### EXTRACT PROVIDED

# New wine and beer making room



## RaginCajun (Dec 30, 2017)

It’s finally happening! I’ve looked at most of the posts in this portion of the forum. There are some great ideas here. 

A corner of my basement will be made into my new making and storage room for wine and beer. The room will be 12’x13’, will have two mop sinks, has a floor drain and lots of storage. I’m gonna make a 5.5’ section of X wine storage with 5.5’ of shelves for beer storage. I’ll have primary and carboy wall racks that will hold 4 primaries and 8-10 carboys. 

The pics show what I started with and where I’m at after day 1. The tape outlines where the cabinets will be and a rough idea of the layout of the room. 

Any ideas, suggestions or tips would be greatly appreciated. 

Chris


----------



## RaginCajun (Dec 31, 2017)

RaginCajun said:


> It’s finally happening! I’ve looked at most of the posts in this portion of the forum. There are some great ideas here.
> 
> A corner of my basement will be made into my new making and storage room for wine and beer. The room will be 12’x13’, will have two mop sinks, has a floor drain and lots of storage. I’m gonna make a 5.5’ section of X wine storage with 5.5’ of shelves for beer storage. I’ll have primary and carboy wall racks that will hold 4 primaries and 8-10 carboys.
> 
> ...




Day 2. Insulation put up, one block wall painted and a good bit of framing complete.


----------



## Boatboy24 (Jan 1, 2018)

Well, you're not wasting any time. Nice!


----------



## RaginCajun (Jan 1, 2018)

Boatboy24 said:


> Well, you're not wasting any time. Nice!



No rest for the weary plus I need to strike while the wife is up for spending the money! Day three in the books. All the walls are framed, the electrical is roughed in and can’t do much more until I stain the floors.


----------



## Johnd (Jan 1, 2018)

Looking good and making nice progress! Are you planning to insulate inside all of the walls or just the new stud walls?

######

■ **WORK INSTRUCTIONS**
1. In the forum thread about the wine and beer room, translate this sentence into Spanish: "A corner of my basement will be made into my new making and storage room for wine and beer."
2. Answer these questions from the wine and beer room thread:
(a) How many carboys will the wall racks hold?
(b) What was finished on day 2?
(c) What has to be done before much more work can happen after day three?

### INFORMATION PROVIDED

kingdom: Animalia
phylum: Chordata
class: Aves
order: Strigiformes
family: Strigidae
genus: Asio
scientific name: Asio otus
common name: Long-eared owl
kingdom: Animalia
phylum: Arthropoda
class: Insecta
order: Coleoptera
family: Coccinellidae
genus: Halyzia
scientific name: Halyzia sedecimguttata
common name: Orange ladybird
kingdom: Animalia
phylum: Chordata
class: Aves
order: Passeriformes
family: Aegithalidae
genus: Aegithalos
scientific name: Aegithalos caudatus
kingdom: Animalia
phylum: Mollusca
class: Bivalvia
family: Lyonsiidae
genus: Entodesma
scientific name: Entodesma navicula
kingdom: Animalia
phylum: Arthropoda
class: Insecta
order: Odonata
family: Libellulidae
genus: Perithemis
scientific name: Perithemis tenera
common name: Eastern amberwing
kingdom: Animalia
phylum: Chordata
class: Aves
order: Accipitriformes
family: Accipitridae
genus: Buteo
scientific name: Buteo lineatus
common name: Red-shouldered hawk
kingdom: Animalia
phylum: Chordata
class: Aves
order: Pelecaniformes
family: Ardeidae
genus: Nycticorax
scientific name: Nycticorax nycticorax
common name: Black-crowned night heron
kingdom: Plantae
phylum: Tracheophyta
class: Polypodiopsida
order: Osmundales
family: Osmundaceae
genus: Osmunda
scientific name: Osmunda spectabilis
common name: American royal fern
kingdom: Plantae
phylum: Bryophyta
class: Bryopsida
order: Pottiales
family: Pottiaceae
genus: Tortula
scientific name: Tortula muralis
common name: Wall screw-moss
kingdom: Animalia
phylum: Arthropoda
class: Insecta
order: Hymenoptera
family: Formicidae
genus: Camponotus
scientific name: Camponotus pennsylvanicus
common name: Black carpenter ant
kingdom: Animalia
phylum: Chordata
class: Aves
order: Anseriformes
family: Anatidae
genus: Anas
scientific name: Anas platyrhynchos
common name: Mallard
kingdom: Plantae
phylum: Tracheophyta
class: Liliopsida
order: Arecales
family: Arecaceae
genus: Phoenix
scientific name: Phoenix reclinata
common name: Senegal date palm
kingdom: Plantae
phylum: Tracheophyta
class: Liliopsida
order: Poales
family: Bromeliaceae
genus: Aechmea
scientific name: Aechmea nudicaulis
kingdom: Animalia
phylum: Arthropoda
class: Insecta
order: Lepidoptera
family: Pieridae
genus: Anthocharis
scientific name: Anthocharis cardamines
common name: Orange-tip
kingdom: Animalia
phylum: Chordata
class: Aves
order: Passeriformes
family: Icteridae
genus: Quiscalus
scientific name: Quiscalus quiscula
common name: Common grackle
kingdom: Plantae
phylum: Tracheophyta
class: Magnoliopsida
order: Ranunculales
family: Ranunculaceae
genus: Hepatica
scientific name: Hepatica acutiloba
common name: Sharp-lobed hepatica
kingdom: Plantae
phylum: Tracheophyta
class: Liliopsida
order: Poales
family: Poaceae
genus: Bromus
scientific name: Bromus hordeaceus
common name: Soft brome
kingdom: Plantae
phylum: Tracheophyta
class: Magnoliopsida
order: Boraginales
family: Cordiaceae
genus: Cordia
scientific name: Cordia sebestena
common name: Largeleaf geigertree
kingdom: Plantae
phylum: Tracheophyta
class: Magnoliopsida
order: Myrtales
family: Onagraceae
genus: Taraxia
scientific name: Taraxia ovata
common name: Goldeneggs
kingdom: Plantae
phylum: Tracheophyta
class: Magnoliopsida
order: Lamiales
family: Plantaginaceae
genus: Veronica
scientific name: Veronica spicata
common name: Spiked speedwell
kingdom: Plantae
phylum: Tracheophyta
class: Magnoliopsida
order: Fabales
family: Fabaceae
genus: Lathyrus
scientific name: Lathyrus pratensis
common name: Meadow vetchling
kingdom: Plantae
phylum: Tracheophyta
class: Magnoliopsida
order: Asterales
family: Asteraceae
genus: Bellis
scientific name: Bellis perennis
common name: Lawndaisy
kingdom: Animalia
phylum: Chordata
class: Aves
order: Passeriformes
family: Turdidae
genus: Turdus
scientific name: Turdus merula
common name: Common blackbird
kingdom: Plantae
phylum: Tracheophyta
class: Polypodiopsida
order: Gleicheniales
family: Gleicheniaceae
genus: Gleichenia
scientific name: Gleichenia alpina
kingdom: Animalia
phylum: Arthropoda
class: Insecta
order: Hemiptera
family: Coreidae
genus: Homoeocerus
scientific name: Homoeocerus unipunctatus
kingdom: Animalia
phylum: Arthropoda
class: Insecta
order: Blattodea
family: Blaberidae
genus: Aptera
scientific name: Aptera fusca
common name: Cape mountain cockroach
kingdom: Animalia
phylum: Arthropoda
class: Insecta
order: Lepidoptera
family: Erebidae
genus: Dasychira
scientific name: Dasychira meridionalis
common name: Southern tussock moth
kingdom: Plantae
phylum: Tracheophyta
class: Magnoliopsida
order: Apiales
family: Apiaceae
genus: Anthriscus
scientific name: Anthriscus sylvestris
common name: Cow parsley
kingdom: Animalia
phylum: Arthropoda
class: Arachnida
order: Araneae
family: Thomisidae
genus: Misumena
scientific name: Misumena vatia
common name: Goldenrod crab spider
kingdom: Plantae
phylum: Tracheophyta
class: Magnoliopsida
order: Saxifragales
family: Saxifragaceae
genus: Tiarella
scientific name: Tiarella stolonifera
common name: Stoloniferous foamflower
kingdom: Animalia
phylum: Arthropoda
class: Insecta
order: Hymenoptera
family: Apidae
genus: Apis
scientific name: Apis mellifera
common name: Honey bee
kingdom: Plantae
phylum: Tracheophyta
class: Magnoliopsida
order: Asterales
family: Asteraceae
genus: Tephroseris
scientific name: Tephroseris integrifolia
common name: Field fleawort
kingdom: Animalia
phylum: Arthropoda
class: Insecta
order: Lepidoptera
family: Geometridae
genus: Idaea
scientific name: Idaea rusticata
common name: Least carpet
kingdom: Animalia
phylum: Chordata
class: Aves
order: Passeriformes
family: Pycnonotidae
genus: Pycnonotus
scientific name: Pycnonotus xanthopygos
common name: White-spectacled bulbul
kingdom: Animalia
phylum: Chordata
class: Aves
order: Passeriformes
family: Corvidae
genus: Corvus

######

■ **FINAL ANSWERS**
1. Una esquina de mi sótano se convertirá en mi nueva sala de elaboración y almacenamiento de vino y cerveza.

2.
(a) 8-10 carboys.
(b) Insulation was put up, one block wall was painted and a good bit of framing was complete.
(c) The floors have to be stained.